Erasure Coding

A data protection method that splits, encodes, and stores files across many nodes with redundancy so the original can be reconstructed.

Erasure coding is an error-correction and data-protection technique used in distributed systems to keep data available even when some pieces are lost or nodes go offline. Instead of storing one full copy of a file in a single place, erasure coding breaks the data into fragments, expands it with mathematically derived redundant fragments (often called parity), and distributes those pieces across multiple locations.

How erasure coding works

At a high level, a dataset is split into “data shards,” then an algorithm computes additional “parity shards.” A common way to describe this is an (k, n) scheme, where k shards hold original data and n−k shards hold parity. The system can reconstruct the original dataset from any k shards out of n, meaning it can tolerate the loss of up to n−k shards without losing the file. Because each individual shard is only a piece of the whole, a single shard is typically not useful on its own, while the full data remains recoverable when enough shards are available.
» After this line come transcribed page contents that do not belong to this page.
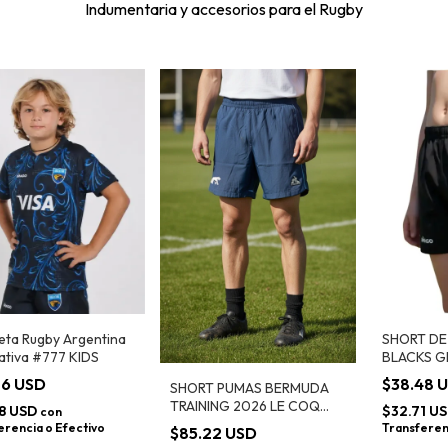
Indumentaria y accesorios para el Rugby
eta Rugby Argentina
SHORT DE
ativa #777 KIDS
BLACKS GR
IMAGO #5
86 USD
$38.48 
SHORT PUMAS BERMUDA
TRAINING 2026 LE COQ
8 USD
$32.71 U
con
SPORTIF AZUL -
erencia o Efectivo
Transferen
$85.22 USD
LTO0226011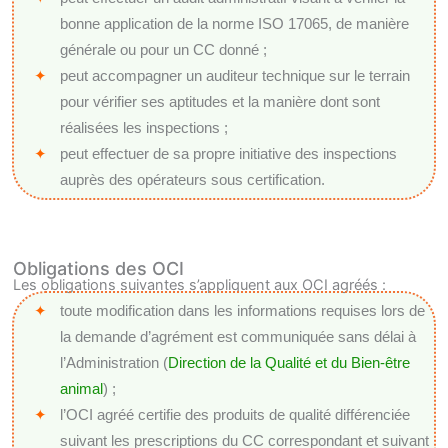
bonne application de la norme ISO 17065, de manière
générale ou pour un CC donné ;
peut accompagner un auditeur technique sur le terrain
pour vérifier ses aptitudes et la manière dont sont
réalisées les inspections ;
peut effectuer de sa propre initiative des inspections
auprès des opérateurs sous certification.
Obligations des OCI
Les obligations suivantes s’appliquent aux OCI agréés :
toute modification dans les informations requises lors de
la demande d’agrément est communiquée sans délai à
l’Administration (
Direction de la Qualité et du Bien-être
animal
) ;
l’OCI agréé certifie des produits de qualité différenciée
suivant les prescriptions du CC correspondant et suivant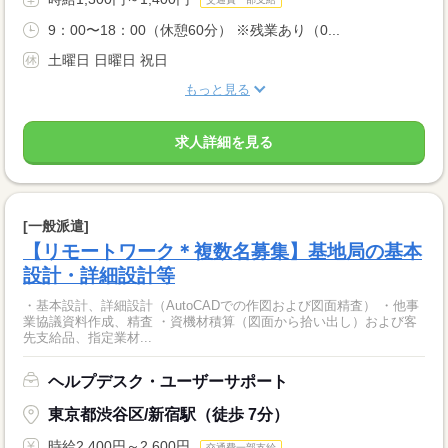
9：00〜18：00（休憩60分） ※残業あり（0...
土曜日 日曜日 祝日
もっと見る
求人詳細を見る
[一般派遣]
【リモートワーク＊複数名募集】基地局の基本
設計・詳細設計等
・基本設計、詳細設計（AutoCADでの作図および図面精査） ・他事
業協議資料作成、精査 ・資機材積算（図面から拾い出し）および客
先支給品、指定業材...
ヘルプデスク・ユーザーサポート
東京都渋谷区/新宿駅（徒歩 7分）
時給2,400円～2,600円
交通費一部支給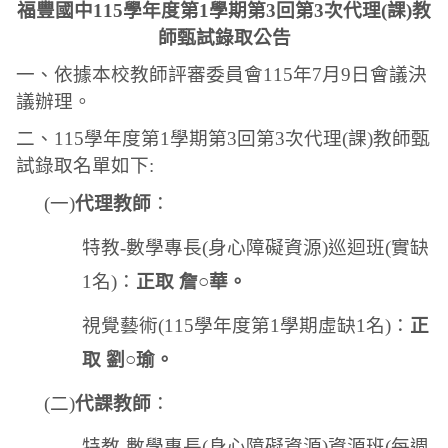
福豐國中
115
學年度第
1
學期第
3
回第
3
次代理
(
課
)
教
師甄試錄取公告
一、依據本校教師評審委員會
115
年
7
月
9
日會議決
議辦理。
二、
115
學年度第
1
學期第
3
回第
3
次代理
(
課
)
教師甄
試錄取名單如下
:
(
一
)
代理教師
：
特教
-
數學專長
(
身心障礙資源
)
巡迴班
(
實缺
1
名
)
：
正取 詹○華。
視覺藝術
(115
學年度第
1
學期虛缺
1
名
)
：
正
取 劉○瑜。
(
二
)
代課教師
：
特教
-
數學專長
(
身心障礙資源
)
資源班
(
每週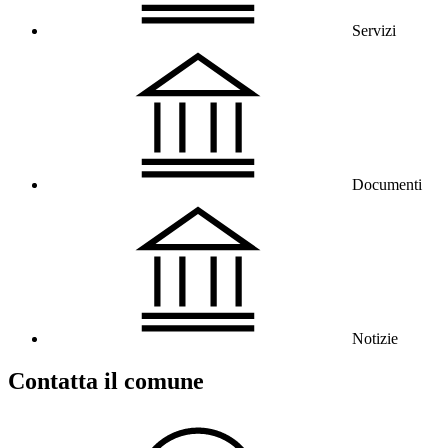
Servizi
Documenti
Notizie
Contatta il comune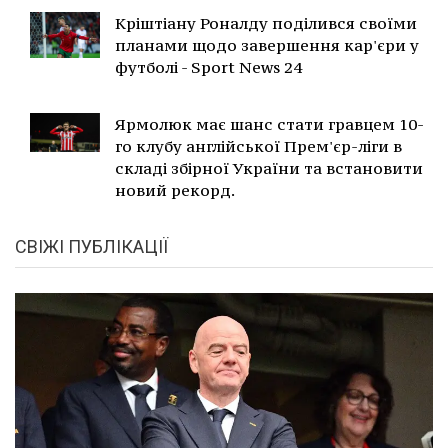
Кріштіану Роналду поділився своїми
планами щодо завершення кар'єри у
футболі - Sport News 24
Ярмолюк має шанс стати гравцем 10-
го клубу англійської Прем'єр-ліги в
складі збірної України та встановити
новий рекорд.
СВІЖІ ПУБЛІКАЦІЇ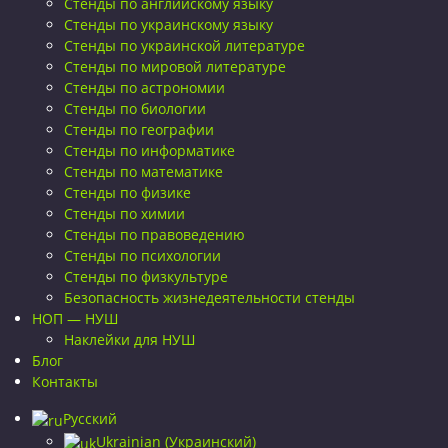
Стенды по английскому языку
Стенды по украинскому языку
Стенды по украинской литературе
Стенды по мировой литературе
Стенды по астрономии
Стенды по биологии
Стенды по географии
Стенды по информатике
Стенды по математике
Стенды по физике
Стенды по химии
Стенды по правоведению
Стенды по психологии
Стенды по физкультуре
Безопасность жизнедеятельности стенды
НОП — НУШ
Наклейки для НУШ
Блог
Контакты
Русский
Ukrainian
(
Украинский
)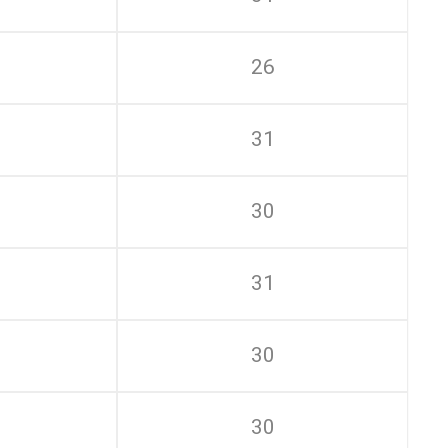
26
31
30
31
30
30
Why blockchains and decentralized storage use it

In crypto and Web3, erasure coding helps distributed storage networks and data-availability layers balance resilience with efficiency. Replicating full copies across many nodes is simple but expensive. Erasure coding reduces storage overhead while still providing strong guarantees that data remains retrievable.

For example, a decentralized storage protocol might distribute coded shards of a user’s file across many independent operators. Even if several operators go offline or delete their shards, the network can still recover the file from the remaining shards. Similarly, some blockchain architectures use related techniques to improve data availability, ensuring participants can obtain the data needed to verify blocks.

Erasure coding matters because it strengthens integrity and availability in decentralized systems, helping networks stay reliable without requiring excessive duplication of data.